* EXERCISE DETAILS *
Lay out every line of the records below as a numbered list, leaving out any blank lines.

***** GIVEN RECORDS *****

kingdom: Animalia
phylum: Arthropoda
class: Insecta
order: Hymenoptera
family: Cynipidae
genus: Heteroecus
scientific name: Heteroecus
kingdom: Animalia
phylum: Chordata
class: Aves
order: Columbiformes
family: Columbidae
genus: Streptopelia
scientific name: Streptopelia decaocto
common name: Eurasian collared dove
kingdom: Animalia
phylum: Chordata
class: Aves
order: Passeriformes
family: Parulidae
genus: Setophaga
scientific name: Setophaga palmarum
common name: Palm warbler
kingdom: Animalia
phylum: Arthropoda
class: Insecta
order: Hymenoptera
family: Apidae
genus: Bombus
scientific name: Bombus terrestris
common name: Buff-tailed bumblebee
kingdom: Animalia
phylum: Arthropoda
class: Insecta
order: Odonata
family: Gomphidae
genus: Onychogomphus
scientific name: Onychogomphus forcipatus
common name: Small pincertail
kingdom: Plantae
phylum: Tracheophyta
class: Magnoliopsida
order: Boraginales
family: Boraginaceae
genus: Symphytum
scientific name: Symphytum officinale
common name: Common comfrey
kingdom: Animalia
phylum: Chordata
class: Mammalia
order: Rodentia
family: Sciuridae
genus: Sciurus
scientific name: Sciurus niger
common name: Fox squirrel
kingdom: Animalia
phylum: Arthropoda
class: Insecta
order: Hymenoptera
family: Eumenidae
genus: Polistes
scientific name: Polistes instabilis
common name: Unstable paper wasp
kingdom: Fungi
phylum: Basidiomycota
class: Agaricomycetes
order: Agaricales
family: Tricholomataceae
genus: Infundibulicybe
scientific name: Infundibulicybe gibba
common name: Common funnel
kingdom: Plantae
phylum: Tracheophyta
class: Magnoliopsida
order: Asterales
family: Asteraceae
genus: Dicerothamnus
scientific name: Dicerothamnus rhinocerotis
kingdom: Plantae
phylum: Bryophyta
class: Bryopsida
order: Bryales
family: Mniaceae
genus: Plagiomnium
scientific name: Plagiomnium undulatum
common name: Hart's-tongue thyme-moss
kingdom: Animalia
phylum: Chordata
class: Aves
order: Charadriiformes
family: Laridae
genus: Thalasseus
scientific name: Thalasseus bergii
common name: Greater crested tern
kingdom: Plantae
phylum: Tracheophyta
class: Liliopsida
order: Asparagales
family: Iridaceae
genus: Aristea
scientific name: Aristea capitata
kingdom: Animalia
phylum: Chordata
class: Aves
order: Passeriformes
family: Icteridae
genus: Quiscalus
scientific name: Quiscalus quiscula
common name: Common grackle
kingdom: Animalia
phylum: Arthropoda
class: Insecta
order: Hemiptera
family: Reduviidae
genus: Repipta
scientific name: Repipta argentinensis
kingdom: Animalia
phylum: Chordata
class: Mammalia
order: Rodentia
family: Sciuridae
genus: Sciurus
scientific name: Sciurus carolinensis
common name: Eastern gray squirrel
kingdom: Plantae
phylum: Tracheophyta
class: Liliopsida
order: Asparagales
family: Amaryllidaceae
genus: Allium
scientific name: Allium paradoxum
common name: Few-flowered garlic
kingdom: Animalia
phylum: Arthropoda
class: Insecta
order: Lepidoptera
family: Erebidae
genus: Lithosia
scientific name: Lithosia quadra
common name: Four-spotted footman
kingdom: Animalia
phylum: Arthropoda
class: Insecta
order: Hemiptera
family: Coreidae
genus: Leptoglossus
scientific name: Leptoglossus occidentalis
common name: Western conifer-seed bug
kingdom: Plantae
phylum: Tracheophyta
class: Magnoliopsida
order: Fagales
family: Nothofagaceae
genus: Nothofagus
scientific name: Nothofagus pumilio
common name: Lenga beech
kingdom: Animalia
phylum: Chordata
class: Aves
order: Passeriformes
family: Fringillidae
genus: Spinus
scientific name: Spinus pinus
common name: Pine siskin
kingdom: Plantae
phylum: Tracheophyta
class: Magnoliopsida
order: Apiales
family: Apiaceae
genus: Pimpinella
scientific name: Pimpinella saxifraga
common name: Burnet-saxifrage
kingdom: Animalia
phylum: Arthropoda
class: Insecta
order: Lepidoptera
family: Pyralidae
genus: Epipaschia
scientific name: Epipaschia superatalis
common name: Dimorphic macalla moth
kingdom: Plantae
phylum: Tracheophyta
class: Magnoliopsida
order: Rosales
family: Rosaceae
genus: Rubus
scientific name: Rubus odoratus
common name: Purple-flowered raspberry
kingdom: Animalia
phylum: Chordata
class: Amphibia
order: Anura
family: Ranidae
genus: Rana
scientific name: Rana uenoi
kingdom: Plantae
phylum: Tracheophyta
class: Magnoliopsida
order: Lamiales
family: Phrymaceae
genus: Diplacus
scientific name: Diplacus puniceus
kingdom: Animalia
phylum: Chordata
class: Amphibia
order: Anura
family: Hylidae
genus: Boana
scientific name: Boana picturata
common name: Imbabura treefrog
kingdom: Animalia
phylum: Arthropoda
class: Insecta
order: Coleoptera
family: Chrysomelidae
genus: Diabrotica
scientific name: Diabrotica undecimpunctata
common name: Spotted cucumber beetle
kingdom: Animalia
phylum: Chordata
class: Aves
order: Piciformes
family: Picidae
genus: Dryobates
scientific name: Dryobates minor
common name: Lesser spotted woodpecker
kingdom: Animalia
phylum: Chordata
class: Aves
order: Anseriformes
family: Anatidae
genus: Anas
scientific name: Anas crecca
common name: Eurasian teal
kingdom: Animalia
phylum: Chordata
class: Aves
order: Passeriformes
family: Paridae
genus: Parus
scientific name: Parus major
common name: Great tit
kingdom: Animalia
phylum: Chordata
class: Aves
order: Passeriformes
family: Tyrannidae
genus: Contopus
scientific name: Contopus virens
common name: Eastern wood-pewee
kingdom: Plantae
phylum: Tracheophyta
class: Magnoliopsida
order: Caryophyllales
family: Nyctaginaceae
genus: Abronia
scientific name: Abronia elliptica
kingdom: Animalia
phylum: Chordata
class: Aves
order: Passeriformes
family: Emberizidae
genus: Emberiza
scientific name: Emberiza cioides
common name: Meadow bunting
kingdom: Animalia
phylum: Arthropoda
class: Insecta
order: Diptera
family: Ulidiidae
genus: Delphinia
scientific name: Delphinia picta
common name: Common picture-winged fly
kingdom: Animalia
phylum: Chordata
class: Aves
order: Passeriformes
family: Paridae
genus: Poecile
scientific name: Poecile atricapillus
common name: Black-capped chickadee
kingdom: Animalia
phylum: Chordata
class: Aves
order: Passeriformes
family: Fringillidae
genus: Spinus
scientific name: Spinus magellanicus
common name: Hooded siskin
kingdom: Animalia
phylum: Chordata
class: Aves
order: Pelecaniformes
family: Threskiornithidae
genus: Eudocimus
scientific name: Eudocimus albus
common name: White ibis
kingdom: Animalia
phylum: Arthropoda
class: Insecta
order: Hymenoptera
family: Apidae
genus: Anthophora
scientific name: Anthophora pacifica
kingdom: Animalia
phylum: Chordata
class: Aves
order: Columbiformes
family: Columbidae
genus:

*****

* FULL SOLUTION *
1. kingdom: Animalia
2. phylum: Arthropoda
3. class: Insecta
4. order: Hymenoptera
5. family: Cynipidae
6. genus: Heteroecus
7. scientific name: Heteroecus
8. kingdom: Animalia
9. phylum: Chordata
10. class: Aves
11. order: Columbiformes
12. family: Columbidae
13. genus: Streptopelia
14. scientific name: Streptopelia decaocto
15. common name: Eurasian collared dove
16. kingdom: Animalia
17. phylum: Chordata
18. class: Aves
19. order: Passeriformes
20. family: Parulidae
21. genus: Setophaga
22. scientific name: Setophaga palmarum
23. common name: Palm warbler
24. kingdom: Animalia
25. phylum: Arthropoda
26. class: Insecta
27. order: Hymenoptera
28. family: Apidae
29. genus: Bombus
30. scientific name: Bombus terrestris
31. common name: Buff-tailed bumblebee
32. kingdom: Animalia
33. phylum: Arthropoda
34. class: Insecta
35. order: Odonata
36. family: Gomphidae
37. genus: Onychogomphus
38. scientific name: Onychogomphus forcipatus
39. common name: Small pincertail
40. kingdom: Plantae
41. phylum: Tracheophyta
42. class: Magnoliopsida
43. order: Boraginales
44. family: Boraginaceae
45. genus: Symphytum
46. scientific name: Symphytum officinale
47. common name: Common comfrey
48. kingdom: Animalia
49. phylum: Chordata
50. class: Mammalia
51. order: Rodentia
52. family: Sciuridae
53. genus: Sciurus
54. scientific name: Sciurus niger
55. common name: Fox squirrel
56. kingdom: Animalia
57. phylum: Arthropoda
58. class: Insecta
59. order: Hymenoptera
60. family: Eumenidae
61. genus: Polistes
62. scientific name: Polistes instabilis
63. common name: Unstable paper wasp
64. kingdom: Fungi
65. phylum: Basidiomycota
66. class: Agaricomycetes
67. order: Agaricales
68. family: Tricholomataceae
69. genus: Infundibulicybe
70. scientific name: Infundibulicybe gibba
71. common name: Common funnel
72. kingdom: Plantae
73. phylum: Tracheophyta
74. class: Magnoliopsida
75. order: Asterales
76. family: Asteraceae
77. genus: Dicerothamnus
78. scientific name: Dicerothamnus rhinocerotis
79. kingdom: Plantae
80. phylum: Bryophyta
81. class: Bryopsida
82. order: Bryales
83. family: Mniaceae
84. genus: Plagiomnium
85. scientific name: Plagiomnium undulatum
86. common name: Hart's-tongue thyme-moss
87. kingdom: Animalia
88. phylum: Chordata
89. class: Aves
90. order: Charadriiformes
91. family: Laridae
92. genus: Thalasseus
93. scientific name: Thalasseus bergii
94. common name: Greater crested tern
95. kingdom: Plantae
96. phylum: Tracheophyta
97. class: Liliopsida
98. order: Asparagales
99. family: Iridaceae
100. genus: Aristea
101. scientific name: Aristea capitata
102. kingdom: Animalia
103. phylum: Chordata
104. class: Aves
105. order: Passeriformes
106. family: Icteridae
107. genus: Quiscalus
108. scientific name: Quiscalus quiscula
109. common name: Common grackle
110. kingdom: Animalia
111. phylum: Arthropoda
112. class: Insecta
113. order: Hemiptera
114. family: Reduviidae
115. genus: Repipta
116. scientific name: Repipta argentinensis
117. kingdom: Animalia
118. phylum: Chordata
119. class: Mammalia
120. order: Rodentia
121. family: Sciuridae
122. genus: Sciurus
123. scientific name: Sciurus carolinensis
124. common name: Eastern gray squirrel
125. kingdom: Plantae
126. phylum: Tracheophyta
127. class: Liliopsida
128. order: Asparagales
129. family: Amaryllidaceae
130. genus: Allium
131. scientific name: Allium paradoxum
132. common name: Few-flowered garlic
133. kingdom: Animalia
134. phylum: Arthropoda
135. class: Insecta
136. order: Lepidoptera
137. family: Erebidae
138. genus: Lithosia
139. scientific name: Lithosia quadra
140. common name: Four-spotted footman
141. kingdom: Animalia
142. phylum: Arthropoda
143. class: Insecta
144. order: Hemiptera
145. family: Coreidae
146. genus: Leptoglossus
147. scientific name: Leptoglossus occidentalis
148. common name: Western conifer-seed bug
149. kingdom: Plantae
150. phylum: Tracheophyta
151. class: Magnoliopsida
152. order: Fagales
153. family: Nothofagaceae
154. genus: Nothofagus
155. scientific name: Nothofagus pumilio
156. common name: Lenga beech
157. kingdom: Animalia
158. phylum: Chordata
159. class: Aves
160. order: Passeriformes
161. family: Fringillidae
162. genus: Spinus
163. scientific name: Spinus pinus
164. common name: Pine siskin
165. kingdom: Plantae
166. phylum: Tracheophyta
167. class: Magnoliopsida
168. order: Apiales
169. family: Apiaceae
170. genus: Pimpinella
171. scientific name: Pimpinella saxifraga
172. common name: Burnet-saxifrage
173. kingdom: Animalia
174. phylum: Arthropoda
175. class: Insecta
176. order: Lepidoptera
177. family: Pyralidae
178. genus: Epipaschia
179. scientific name: Epipaschia superatalis
180. common name: Dimorphic macalla moth
181. kingdom: Plantae
182. phylum: Tracheophyta
183. class: Magnoliopsida
184. order: Rosales
185. family: Rosaceae
186. genus: Rubus
187. scientific name: Rubus odoratus
188. common name: Purple-flowered raspberry
189. kingdom: Animalia
190. phylum: Chordata
191. class: Amphibia
192. order: Anura
193. family: Ranidae
194. genus: Rana
195. scientific name: Rana uenoi
196. kingdom: Plantae
197. phylum: Tracheophyta
198. class: Magnoliopsida
199. order: Lamiales
200. family: Phrymaceae
201. genus: Diplacus
202. scientific name: Diplacus puniceus
203. kingdom: Animalia
204. phylum: Chordata
205. class: Amphibia
206. order: Anura
207. family: Hylidae
208. genus: Boana
209. scientific name: Boana picturata
210. common name: Imbabura treefrog
211. kingdom: Animalia
212. phylum: Arthropoda
213. class: Insecta
214. order: Coleoptera
215. family: Chrysomelidae
216. genus: Diabrotica
217. scientific name: Diabrotica undecimpunctata
218. common name: Spotted cucumber beetle
219. kingdom: Animalia
220. phylum: Chordata
221. class: Aves
222. order: Piciformes
223. family: Picidae
224. genus: Dryobates
225. scientific name: Dryobates minor
226. common name: Lesser spotted woodpecker
227. kingdom: Animalia
228. phylum: Chordata
229. class: Aves
230. order: Anseriformes
231. family: Anatidae
232. genus: Anas
233. scientific name: Anas crecca
234. common name: Eurasian teal
235. kingdom: Animalia
236. phylum: Chordata
237. class: Aves
238. order: Passeriformes
239. family: Paridae
240. genus: Parus
241. scientific name: Parus major
242. common name: Great tit
243. kingdom: Animalia
244. phylum: Chordata
245. class: Aves
246. order: Passeriformes
247. family: Tyrannidae
248. genus: Contopus
249. scientific name: Contopus virens
250. common name: Eastern wood-pewee
251. kingdom: Plantae
252. phylum: Tracheophyta
253. class: Magnoliopsida
254. order: Caryophyllales
255. family: Nyctaginaceae
256. genus: Abronia
257. scientific name: Abronia elliptica
258. kingdom: Animalia
259. phylum: Chordata
260. class: Aves
261. order: Passeriformes
262. family: Emberizidae
263. genus: Emberiza
264. scientific name: Emberiza cioides
265. common name: Meadow bunting
266. kingdom: Animalia
267. phylum: Arthropoda
268. class: Insecta
269. order: Diptera
270. family: Ulidiidae
271. genus: Delphinia
272. scientific name: Delphinia picta
273. common name: Common picture-winged fly
274. kingdom: Animalia
275. phylum: Chordata
276. class: Aves
277. order: Passeriformes
278. family: Paridae
279. genus: Poecile
280. scientific name: Poecile atricapillus
281. common name: Black-capped chickadee
282. kingdom: Animalia
283. phylum: Chordata
284. class: Aves
285. order: Passeriformes
286. family: Fringillidae
287. genus: Spinus
288. scientific name: Spinus magellanicus
289. common name: Hooded siskin
290. kingdom: Animalia
291. phylum: Chordata
292. class: Aves
293. order: Pelecaniformes
294. family: Threskiornithidae
295. genus: Eudocimus
296. scientific name: Eudocimus albus
297. common name: White ibis
298. kingdom: Animalia
299. phylum: Arthropoda
300. class: Insecta
301. order: Hymenoptera
302. family: Apidae
303. genus: Anthophora
304. scientific name: Anthophora pacifica
305. kingdom: Animalia
306. phylum: Chordata
307. class: Aves
308. order: Columbiformes
309. family: Columbidae
310. genus:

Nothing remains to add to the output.